▶ **PROBLEM DETAILS**:
Only some lines are wanted. Transcribe, exactly, the lines below from the line with "(pin output line (at 0" up to and including the line with "(pin no_connect line (at -5.08 -5.08".
-- PROVIDED DATA follows --
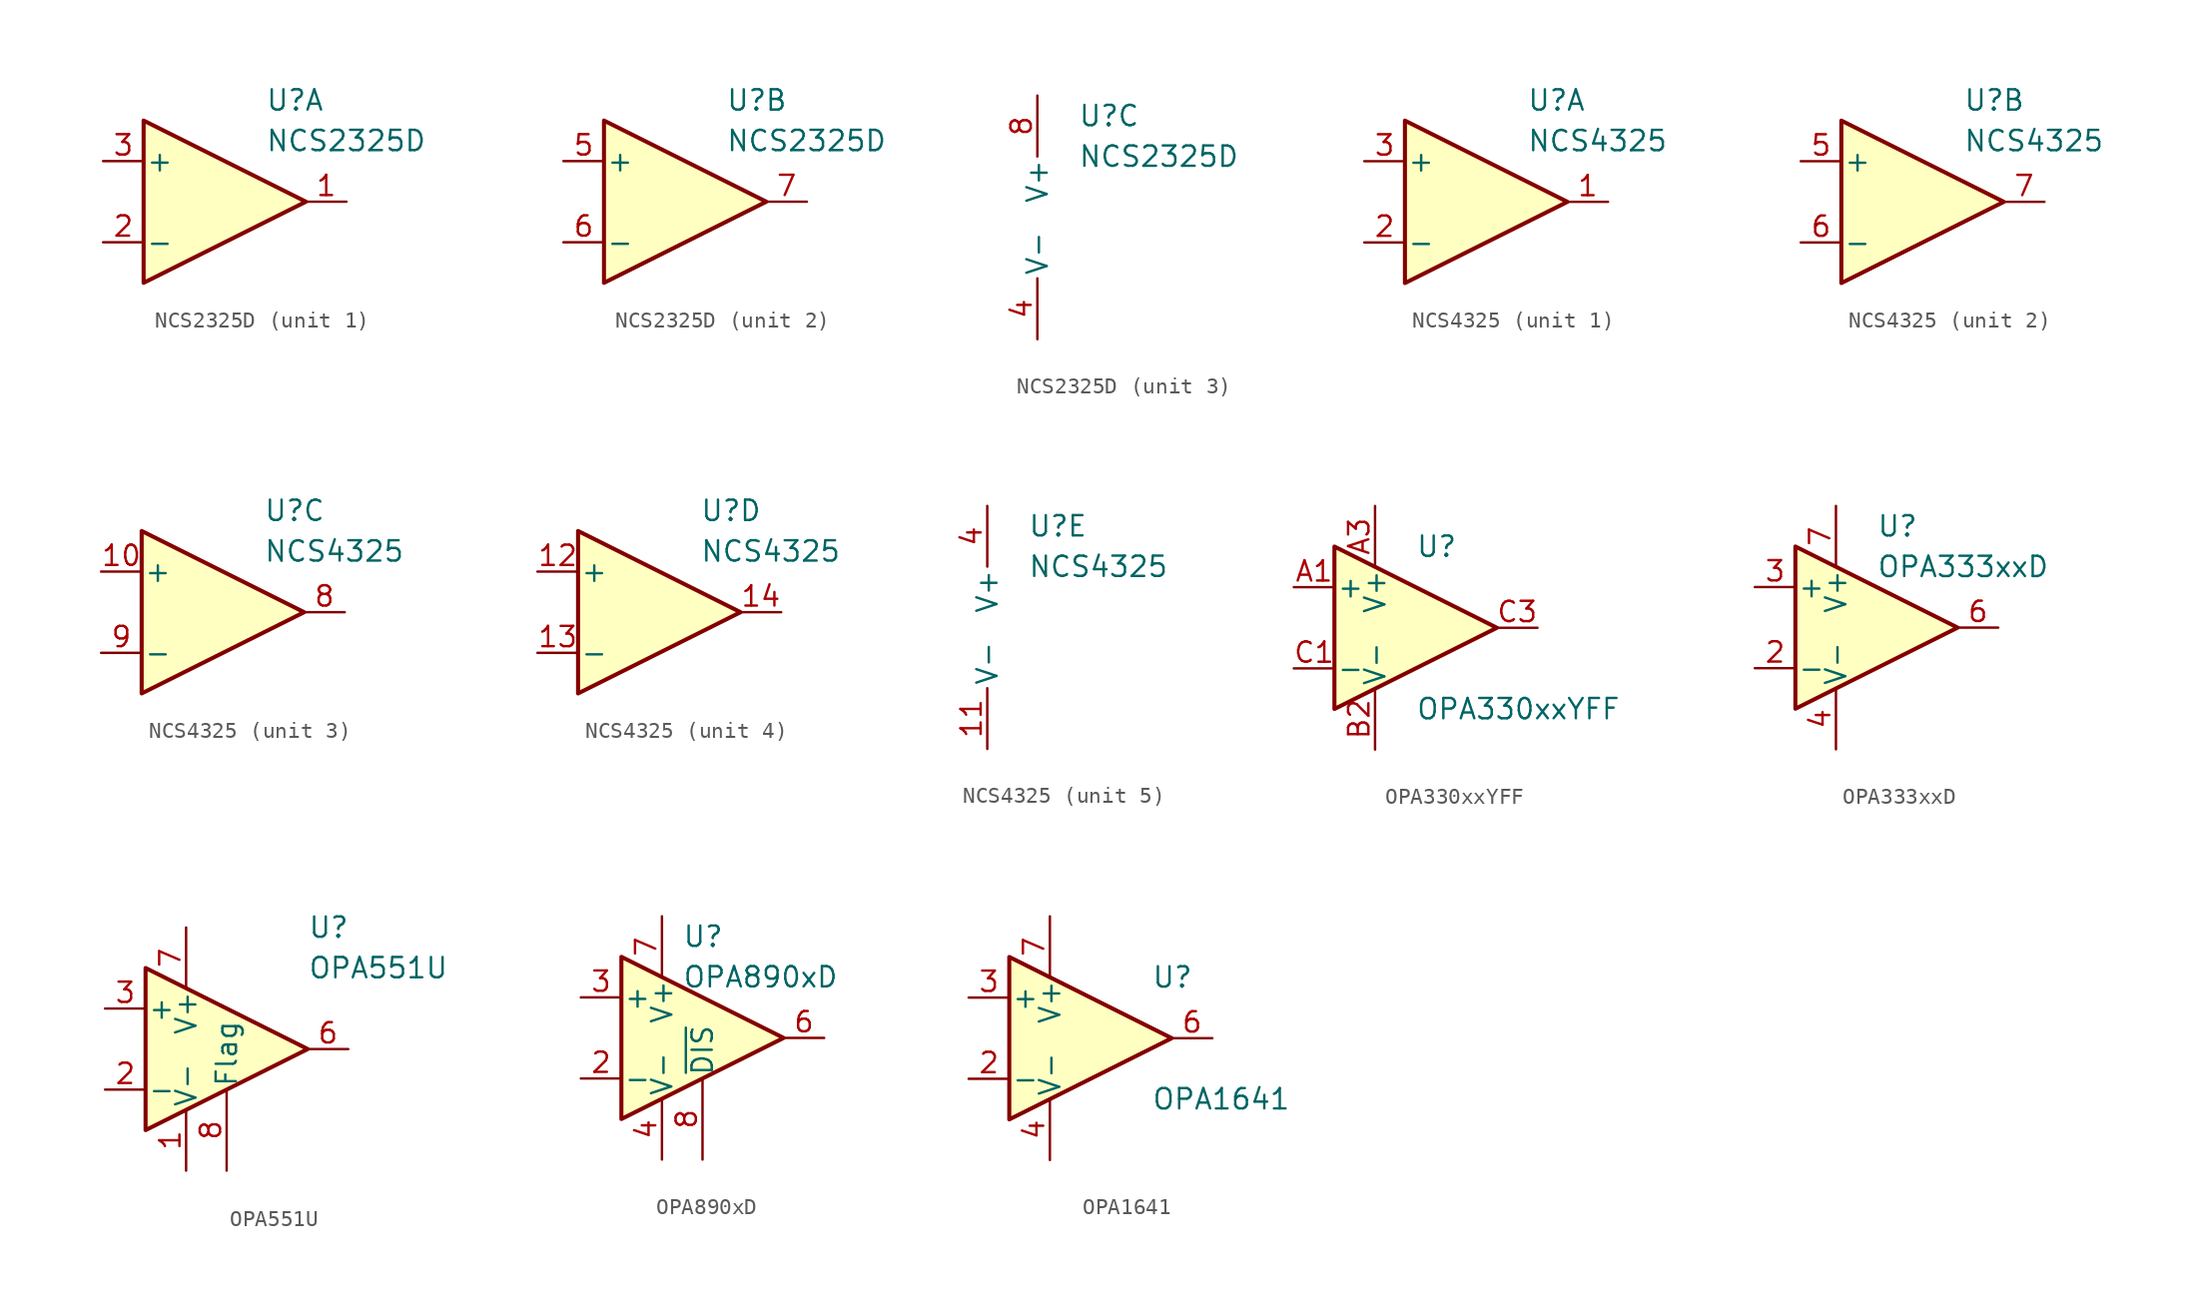
<source format=kicad_sym>
(kicad_symbol_lib
  (version 20201005)
  (generator kicad_symbol_editor)
  (symbol "NCS2325D"
    (pin_names
      (offset 0.127))
    (property "Reference" "U"
      (at 2.54 6.35 0)
      (effects (font (size 1.27 1.27)) (justify left)))
    (property "Value" "NCS2325D"
      (at 2.54 3.81 0)
      (effects (font (size 1.27 1.27)) (justify left)))
    (property "ki_locked" ""
      (at 0 0 0)
      (effects (font (size 1.27 1.27))))
    (symbol "NCS2325D_1_1"
      (polyline (pts (xy 5.08 0) (xy -5.08 5.08) (xy -5.08 -5.08) (xy 5.08 0)) (stroke (width 0.254)) (fill (type background)))
      (pin output line (at 7.62 0 180) (length 2.54) (name "~" (effects (font (size 1.27 1.27)))) (number "1" (effects (font (size 1.27 1.27)))))
      (pin input line (at -7.62 -2.54 0) (length 2.54) (name "-" (effects (font (size 1.27 1.27)))) (number "2" (effects (font (size 1.27 1.27)))))
      (pin input line (at -7.62 2.54 0) (length 2.54) (name "+" (effects (font (size 1.27 1.27)))) (number "3" (effects (font (size 1.27 1.27))))))
    (symbol "NCS2325D_2_1"
      (polyline (pts (xy 5.08 0) (xy -5.08 5.08) (xy -5.08 -5.08) (xy 5.08 0)) (stroke (width 0.254)) (fill (type background)))
      (pin input line (at -7.62 2.54 0) (length 2.54) (name "+" (effects (font (size 1.27 1.27)))) (number "5" (effects (font (size 1.27 1.27)))))
      (pin input line (at -7.62 -2.54 0) (length 2.54) (name "-" (effects (font (size 1.27 1.27)))) (number "6" (effects (font (size 1.27 1.27)))))
      (pin output line (at 7.62 0 180) (length 2.54) (name "~" (effects (font (size 1.27 1.27)))) (number "7" (effects (font (size 1.27 1.27))))))
    (symbol "NCS2325D_3_1"
      (pin power_in line (at 0 -7.62 90) (length 3.81) (name "V-" (effects (font (size 1.27 1.27)))) (number "4" (effects (font (size 1.27 1.27)))))
      (pin power_in line (at 0 7.62 270) (length 3.81) (name "V+" (effects (font (size 1.27 1.27)))) (number "8" (effects (font (size 1.27 1.27)))))))
  (symbol "NCS4325"
    (pin_names
      (offset 0.127))
    (property "Reference" "U"
      (at 2.54 6.35 0)
      (effects (font (size 1.27 1.27)) (justify left)))
    (property "Value" "NCS4325"
      (at 2.54 3.81 0)
      (effects (font (size 1.27 1.27)) (justify left)))
    (property "ki_locked" ""
      (at 0 0 0)
      (effects (font (size 1.27 1.27))))
    (symbol "NCS4325_1_1"
      (polyline (pts (xy 5.08 0) (xy -5.08 5.08) (xy -5.08 -5.08) (xy 5.08 0)) (stroke (width 0.254)) (fill (type background)))
      (pin output line (at 7.62 0 180) (length 2.54) (name "~" (effects (font (size 1.27 1.27)))) (number "1" (effects (font (size 1.27 1.27)))))
      (pin input line (at -7.62 -2.54 0) (length 2.54) (name "-" (effects (font (size 1.27 1.27)))) (number "2" (effects (font (size 1.27 1.27)))))
      (pin input line (at -7.62 2.54 0) (length 2.54) (name "+" (effects (font (size 1.27 1.27)))) (number "3" (effects (font (size 1.27 1.27))))))
    (symbol "NCS4325_2_1"
      (polyline (pts (xy -5.08 5.08) (xy -5.08 -5.08) (xy 5.08 0) (xy -5.08 5.08)) (stroke (width 0.254)) (fill (type background)))
      (pin input line (at -7.62 2.54 0) (length 2.54) (name "+" (effects (font (size 1.27 1.27)))) (number "5" (effects (font (size 1.27 1.27)))))
      (pin input line (at -7.62 -2.54 0) (length 2.54) (name "-" (effects (font (size 1.27 1.27)))) (number "6" (effects (font (size 1.27 1.27)))))
      (pin output line (at 7.62 0 180) (length 2.54) (name "~" (effects (font (size 1.27 1.27)))) (number "7" (effects (font (size 1.27 1.27))))))
    (symbol "NCS4325_3_1"
      (polyline (pts (xy 5.08 0) (xy -5.08 5.08) (xy -5.08 -5.08) (xy 5.08 0)) (stroke (width 0.254)) (fill (type background)))
      (pin input line (at -7.62 2.54 0) (length 2.54) (name "+" (effects (font (size 1.27 1.27)))) (number "10" (effects (font (size 1.27 1.27)))))
      (pin output line (at 7.62 0 180) (length 2.54) (name "~" (effects (font (size 1.27 1.27)))) (number "8" (effects (font (size 1.27 1.27)))))
      (pin input line (at -7.62 -2.54 0) (length 2.54) (name "-" (effects (font (size 1.27 1.27)))) (number "9" (effects (font (size 1.27 1.27))))))
    (symbol "NCS4325_4_1"
      (polyline (pts (xy -5.08 5.08) (xy 5.08 0) (xy -5.08 -5.08) (xy -5.08 5.08)) (stroke (width 0.254)) (fill (type background)))
      (pin input line (at -7.62 2.54 0) (length 2.54) (name "+" (effects (font (size 1.27 1.27)))) (number "12" (effects (font (size 1.27 1.27)))))
      (pin input line (at -7.62 -2.54 0) (length 2.54) (name "-" (effects (font (size 1.27 1.27)))) (number "13" (effects (font (size 1.27 1.27)))))
      (pin output line (at 7.62 0 180) (length 2.54) (name "~" (effects (font (size 1.27 1.27)))) (number "14" (effects (font (size 1.27 1.27))))))
    (symbol "NCS4325_5_1"
      (pin power_in line (at 0 -7.62 90) (length 3.81) (name "V-" (effects (font (size 1.27 1.27)))) (number "11" (effects (font (size 1.27 1.27)))))
      (pin power_in line (at 0 7.62 270) (length 3.81) (name "V+" (effects (font (size 1.27 1.27)))) (number "4" (effects (font (size 1.27 1.27)))))))
  (symbol "OPA330xxYFF"
    (pin_names
      (offset 0.127))
    (property "Reference" "U"
      (at 0 5.08 0)
      (effects (font (size 1.27 1.27)) (justify left)))
    (property "Value" "OPA330xxYFF"
      (at 0 -5.08 0)
      (effects (font (size 1.27 1.27)) (justify left)))
    (symbol "OPA330xxYFF_0_1"
      (polyline (pts (xy -5.08 5.08) (xy 5.08 0) (xy -5.08 -5.08) (xy -5.08 5.08)) (stroke (width 0.254)) (fill (type background)))
      (pin power_in line (at -2.54 7.62 270) (length 3.81) (name "V+" (effects (font (size 1.27 1.27)))) (number "A3" (effects (font (size 1.27 1.27)))))
      (pin power_in line (at -2.54 -7.62 90) (length 3.81) (name "V-" (effects (font (size 1.27 1.27)))) (number "B2" (effects (font (size 1.27 1.27))))))
    (symbol "OPA330xxYFF_1_1"
      (pin input line (at -7.62 2.54 0) (length 2.54) (name "+" (effects (font (size 1.27 1.27)))) (number "A1" (effects (font (size 1.27 1.27)))))
      (pin input line (at -7.62 -2.54 0) (length 2.54) (name "-" (effects (font (size 1.27 1.27)))) (number "C1" (effects (font (size 1.27 1.27)))))
      (pin output line (at 7.62 0 180) (length 2.54) (name "~" (effects (font (size 1.27 1.27)))) (number "C3" (effects (font (size 1.27 1.27)))))))
  (symbol "OPA333xxD"
    (pin_names
      (offset 0.127))
    (property "Reference" "U"
      (at 0 6.35 0)
      (effects (font (size 1.27 1.27)) (justify left)))
    (property "Value" "OPA333xxD"
      (at 0 3.81 0)
      (effects (font (size 1.27 1.27)) (justify left)))
    (symbol "OPA333xxD_0_1"
      (polyline (pts (xy -5.08 5.08) (xy 5.08 0) (xy -5.08 -5.08) (xy -5.08 5.08)) (stroke (width 0.254)) (fill (type background))))
    (symbol "OPA333xxD_1_1"
      (pin no_connect line (at -2.54 2.54 270) (length 2.54) hide (name "NC" (effects (font (size 1.27 1.27)))) (number "1" (effects (font (size 1.27 1.27)))))
      (pin input line (at -7.62 -2.54 0) (length 2.54) (name "-" (effects (font (size 1.27 1.27)))) (number "2" (effects (font (size 1.27 1.27)))))
      (pin input line (at -7.62 2.54 0) (length 2.54) (name "+" (effects (font (size 1.27 1.27)))) (number "3" (effects (font (size 1.27 1.27)))))
      (pin power_in line (at -2.54 -7.62 90) (length 3.81) (name "V-" (effects (font (size 1.27 1.27)))) (number "4" (effects (font (size 1.27 1.27)))))
      (pin no_connect line (at 0 2.54 270) (length 2.54) hide (name "NC" (effects (font (size 1.27 1.27)))) (number "5" (effects (font (size 1.27 1.27)))))
      (pin output line (at 7.62 0 180) (length 2.54) (name "~" (effects (font (size 1.27 1.27)))) (number "6" (effects (font (size 1.27 1.27)))))
      (pin power_in line (at -2.54 7.62 270) (length 3.81) (name "V+" (effects (font (size 1.27 1.27)))) (number "7" (effects (font (size 1.27 1.27)))))
      (pin no_connect line (at 0 -2.54 90) (length 2.54) hide (name "NC" (effects (font (size 1.27 1.27)))) (number "8" (effects (font (size 1.27 1.27)))))))
  (symbol "OPA551U"
    (pin_names
      (offset 0.127))
    (property "Reference" "U"
      (at 5.08 7.62 0)
      (effects (font (size 1.27 1.27)) (justify left)))
    (property "Value" "OPA551U"
      (at 5.08 5.08 0)
      (effects (font (size 1.27 1.27)) (justify left)))
    (symbol "OPA551U_1_1"
      (polyline (pts (xy -5.08 5.08) (xy 5.08 0) (xy -5.08 -5.08) (xy -5.08 5.08)) (stroke (width 0.254)) (fill (type background)))
      (pin power_in line (at -2.54 -7.62 90) (length 3.81) (name "V-" (effects (font (size 1.27 1.27)))) (number "1" (effects (font (size 1.27 1.27)))))
      (pin input line (at -7.62 -2.54 0) (length 2.54) (name "-" (effects (font (size 1.27 1.27)))) (number "2" (effects (font (size 1.27 1.27)))))
      (pin input line (at -7.62 2.54 0) (length 2.54) (name "+" (effects (font (size 1.27 1.27)))) (number "3" (effects (font (size 1.27 1.27)))))
      (pin power_in line (at -2.54 -7.62 90) (length 3.81) hide (name "V-" (effects (font (size 1.27 1.27)))) (number "4" (effects (font (size 1.27 1.27)))))
      (pin power_in line (at -2.54 -7.62 90) (length 3.81) hide (name "V-" (effects (font (size 1.27 1.27)))) (number "5" (effects (font (size 1.27 1.27)))))
      (pin output line (at 7.62 0 180) (length 2.54) (name "~" (effects (font (size 1.27 1.27)))) (number "6" (effects (font (size 1.27 1.27)))))
      (pin power_in line (at -2.54 7.62 270) (length 3.81) (name "V+" (effects (font (size 1.27 1.27)))) (number "7" (effects (font (size 1.27 1.27)))))
      (pin output line (at 0 -7.62 90) (length 5.08) (name "Flag" (effects (font (size 1.27 1.27)))) (number "8" (effects (font (size 1.27 1.27)))))))
  (symbol "OPA890xD"
    (pin_names
      (offset 0.127))
    (property "Reference" "U"
      (at -1.27 6.35 0)
      (effects (font (size 1.27 1.27)) (justify left)))
    (property "Value" "OPA890xD"
      (at -1.27 3.81 0)
      (effects (font (size 1.27 1.27)) (justify left)))
    (symbol "OPA890xD_0_1"
      (polyline (pts (xy -5.08 5.08) (xy 5.08 0) (xy -5.08 -5.08) (xy -5.08 5.08)) (stroke (width 0.254)) (fill (type background)))
      (pin power_in line (at -2.54 -7.62 90) (length 3.81) (name "V-" (effects (font (size 1.27 1.27)))) (number "4" (effects (font (size 1.27 1.27)))))
      (pin power_in line (at -2.54 7.62 270) (length 3.81) (name "V+" (effects (font (size 1.27 1.27)))) (number "7" (effects (font (size 1.27 1.27))))))
    (symbol "OPA890xD_1_1"
      (pin no_connect line (at -5.08 5.08 270) (length 2.54) hide (name "NC" (effects (font (size 1.27 1.27)))) (number "1" (effects (font (size 1.27 1.27)))))
      (pin input line (at -7.62 -2.54 0) (length 2.54) (name "-" (effects (font (size 1.27 1.27)))) (number "2" (effects (font (size 1.27 1.27)))))
      (pin input line (at -7.62 2.54 0) (length 2.54) (name "+" (effects (font (size 1.27 1.27)))) (number "3" (effects (font (size 1.27 1.27)))))
      (pin no_connect line (at -5.08 -5.08 90) (length 3.81) hide (name "NC" (effects (font (size 1.27 1.27)))) (number "5" (effects (font (size 1.27 1.27)))))
      (pin output line (at 7.62 0 180) (length 2.54) (name "~" (effects (font (size 1.27 1.27)))) (number "6" (effects (font (size 1.27 1.27)))))
      (pin input line (at 0 -7.62 90) (length 5.08) (name "~DIS" (effects (font (size 1.27 1.27)))) (number "8" (effects (font (size 1.27 1.27)))))))
  (symbol "OPA1641"
    (pin_names
      (offset 0.127))
    (property "Reference" "U"
      (at 3.81 3.81 0)
      (effects (font (size 1.27 1.27)) (justify left)))
    (property "Value" "OPA1641"
      (at 3.81 -3.81 0)
      (effects (font (size 1.27 1.27)) (justify left)))
    (symbol "OPA1641_0_1"
      (polyline (pts (xy 5.08 0) (xy -5.08 5.08) (xy -5.08 -5.08) (xy 5.08 0)) (stroke (width 0.254)) (fill (type background))))
    (symbol "OPA1641_1_1"
      (pin no_connect line (at -2.54 -2.54 90) (length 2.54) hide (name "NC" (effects (font (size 1.27 1.27)))) (number "1" (effects (font (size 1.27 1.27)))))
      (pin input line (at -7.62 -2.54 0) (length 2.54) (name "-" (effects (font (size 1.27 1.27)))) (number "2" (effects (font (size 1.27 1.27)))))
      (pin input line (at -7.62 2.54 0) (length 2.54) (name "+" (effects (font (size 1.27 1.27)))) (number "3" (effects (font (size 1.27 1.27)))))
      (pin power_in line (at -2.54 -7.62 90) (length 3.81) (name "V-" (effects (font (size 1.27 1.27)))) (number "4" (effects (font (size 1.27 1.27)))))
      (pin no_connect line (at 0 -2.54 90) (length 2.54) hide (name "NC" (effects (font (size 1.27 1.27)))) (number "5" (effects (font (size 1.27 1.27)))))
      (pin output line (at 7.62 0 180) (length 2.54) (name "~" (effects (font (size 1.27 1.27)))) (number "6" (effects (font (size 1.27 1.27)))))
      (pin power_in line (at -2.54 7.62 270) (length 3.81) (name "V+" (effects (font (size 1.27 1.27)))) (number "7" (effects (font (size 1.27 1.27)))))
      (pin no_connect line (at -5.08 -2.54 90) (length 2.54) hide (name "NC" (effects (font (size 1.27 1.27)))) (number "8" (effects (font (size 1.27 1.27))))))))
</source>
-- PROVIDED DATA concluded --
▶ **YOUR SOLUTION**:
      (pin output line (at 0 -7.62 90) (length 5.08) (name "Flag" (effects (font (size 1.27 1.27)))) (number "8" (effects (font (size 1.27 1.27)))))))
  (symbol "OPA890xD"
    (pin_names
      (offset 0.127))
    (property "Reference" "U"
      (at -1.27 6.35 0)
      (effects (font (size 1.27 1.27)) (justify left)))
    (property "Value" "OPA890xD"
      (at -1.27 3.81 0)
      (effects (font (size 1.27 1.27)) (justify left)))
    (symbol "OPA890xD_0_1"
      (polyline (pts (xy -5.08 5.08) (xy 5.08 0) (xy -5.08 -5.08) (xy -5.08 5.08)) (stroke (width 0.254)) (fill (type background)))
      (pin power_in line (at -2.54 -7.62 90) (length 3.81) (name "V-" (effects (font (size 1.27 1.27)))) (number "4" (effects (font (size 1.27 1.27)))))
      (pin power_in line (at -2.54 7.62 270) (length 3.81) (name "V+" (effects (font (size 1.27 1.27)))) (number "7" (effects (font (size 1.27 1.27))))))
    (symbol "OPA890xD_1_1"
      (pin no_connect line (at -5.08 5.08 270) (length 2.54) hide (name "NC" (effects (font (size 1.27 1.27)))) (number "1" (effects (font (size 1.27 1.27)))))
      (pin input line (at -7.62 -2.54 0) (length 2.54) (name "-" (effects (font (size 1.27 1.27)))) (number "2" (effects (font (size 1.27 1.27)))))
      (pin input line (at -7.62 2.54 0) (length 2.54) (name "+" (effects (font (size 1.27 1.27)))) (number "3" (effects (font (size 1.27 1.27)))))
      (pin no_connect line (at -5.08 -5.08 90) (length 3.81) hide (name "NC" (effects (font (size 1.27 1.27)))) (number "5" (effects (font (size 1.27 1.27)))))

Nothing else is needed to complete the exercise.